--- Start Selected extract ---

Main Menu Session 2555

Improving the Professional Skills of Engineering Graduate Students through Capstone Project Mentoring in IEWorks

Dan Gerbus, Dan Cordon, Matthew Walker, Robert Drew, Edwin Odom, Steven Beyerlein, Karl Rink University of Idaho Mechanical Engineering

Abstract

Traditional engineering graduate programs focus on coursework and thesis research, which may or may not adequately develop students’ professional skills for engineering positions in industry. This paper describes an alternative graduate program developed at the University of Idaho called the Idaho Engineering Works (IEWorks). IEWorks is focused on developing leadership, creativity, communication, and time management skills in addition to traditional course and thesis work. This paper compares the IEWorks experience to other student experiences using surveys of current and future graduate students, alumni, and faculty. The results of the surveys suggest the increased workload in IEWorks interferes with thesis research and coursework. However, the data also suggests the professional skills developed in the program are highly valued by the majority of the graduates and offset the additional workload.

Introduction

With downsizing, the growing global marketplace, and faster new product releases, competitive corporations have to become more efficient and flexible. In order for the corporation to be efficient, its employees must operate efficiently. In response to this movement, academia is being asked to take more responsibility in the overall development of engineers beyond technical skills.1,2 Academia is changing undergraduate curriculums to address these issues.3 However, graduate programs also need to change to accommodate the changing industrial demands.

--- End Selected extract ---

**Written task A:**
Translate this sentence from the excerpt about the IEWorks graduate program into Spanish: "IEWorks is focused on developing leadership, creativity, communication, and time management skills in addition to traditional course and thesis work."
**Written task B:**
Carry on the paper on the IEWorks graduate program, picking up right after its final sentence.

--- Start Extracted information ---

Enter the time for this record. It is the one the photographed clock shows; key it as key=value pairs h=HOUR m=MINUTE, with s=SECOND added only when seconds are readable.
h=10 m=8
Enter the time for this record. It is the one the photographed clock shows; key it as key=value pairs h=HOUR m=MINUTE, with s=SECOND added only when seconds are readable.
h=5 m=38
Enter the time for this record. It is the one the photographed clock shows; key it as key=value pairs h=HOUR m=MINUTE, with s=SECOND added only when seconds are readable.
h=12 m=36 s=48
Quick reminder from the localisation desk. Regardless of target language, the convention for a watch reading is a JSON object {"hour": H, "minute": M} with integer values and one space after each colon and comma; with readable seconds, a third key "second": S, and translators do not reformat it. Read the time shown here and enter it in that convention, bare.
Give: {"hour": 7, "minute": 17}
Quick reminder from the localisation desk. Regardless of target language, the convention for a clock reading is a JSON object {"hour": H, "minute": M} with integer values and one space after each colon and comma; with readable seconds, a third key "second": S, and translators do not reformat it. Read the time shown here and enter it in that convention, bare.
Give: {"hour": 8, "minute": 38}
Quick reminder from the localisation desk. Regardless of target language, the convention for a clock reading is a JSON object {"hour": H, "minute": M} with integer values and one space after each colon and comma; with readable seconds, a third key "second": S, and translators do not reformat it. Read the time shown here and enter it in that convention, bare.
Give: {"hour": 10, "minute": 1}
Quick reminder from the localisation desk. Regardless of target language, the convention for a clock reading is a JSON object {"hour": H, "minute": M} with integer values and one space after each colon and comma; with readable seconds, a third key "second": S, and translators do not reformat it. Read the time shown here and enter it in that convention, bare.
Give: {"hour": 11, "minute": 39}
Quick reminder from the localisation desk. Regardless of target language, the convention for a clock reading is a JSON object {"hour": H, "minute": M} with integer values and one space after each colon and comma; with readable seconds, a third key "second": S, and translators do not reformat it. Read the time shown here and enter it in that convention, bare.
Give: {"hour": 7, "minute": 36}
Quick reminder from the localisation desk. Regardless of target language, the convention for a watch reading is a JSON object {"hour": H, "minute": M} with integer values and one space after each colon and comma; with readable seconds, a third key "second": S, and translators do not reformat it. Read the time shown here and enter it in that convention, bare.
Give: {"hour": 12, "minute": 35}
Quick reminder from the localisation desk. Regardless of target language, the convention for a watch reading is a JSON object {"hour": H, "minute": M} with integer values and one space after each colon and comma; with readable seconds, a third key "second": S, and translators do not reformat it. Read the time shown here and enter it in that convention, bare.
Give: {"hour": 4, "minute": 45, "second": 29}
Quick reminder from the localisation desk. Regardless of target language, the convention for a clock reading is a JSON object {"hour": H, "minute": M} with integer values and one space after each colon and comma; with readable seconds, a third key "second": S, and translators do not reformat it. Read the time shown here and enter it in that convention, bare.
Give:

--- End Extracted information ---

**Task response A:**
IEWorks se centra en desarrollar habilidades de liderazgo, creatividad, comunicación y gestión del tiempo, además del trabajo tradicional de cursos y de tesis.

**Task response B:**
Typical graduate programs in engineering are organized into functional areas similar to the traditional corporate business structures. In mechanical engineering, these functional areas include thermodynamics and solid mechanics. Graduate research groups are generally associated with a particular functional area. Studies have shown this structure inhibits innovation and efficiency.4,5,6,7 Several researchers have proposed using a cross functional structure where the team members have varying backgrounds and expertise. Ideally these backgrounds should be from across the spectrum of disciplines. This diversity provides various perspectives that aid in stimulating innovation and promoting efficiency in additional to having expertise in nearly all areas that pertain to the project.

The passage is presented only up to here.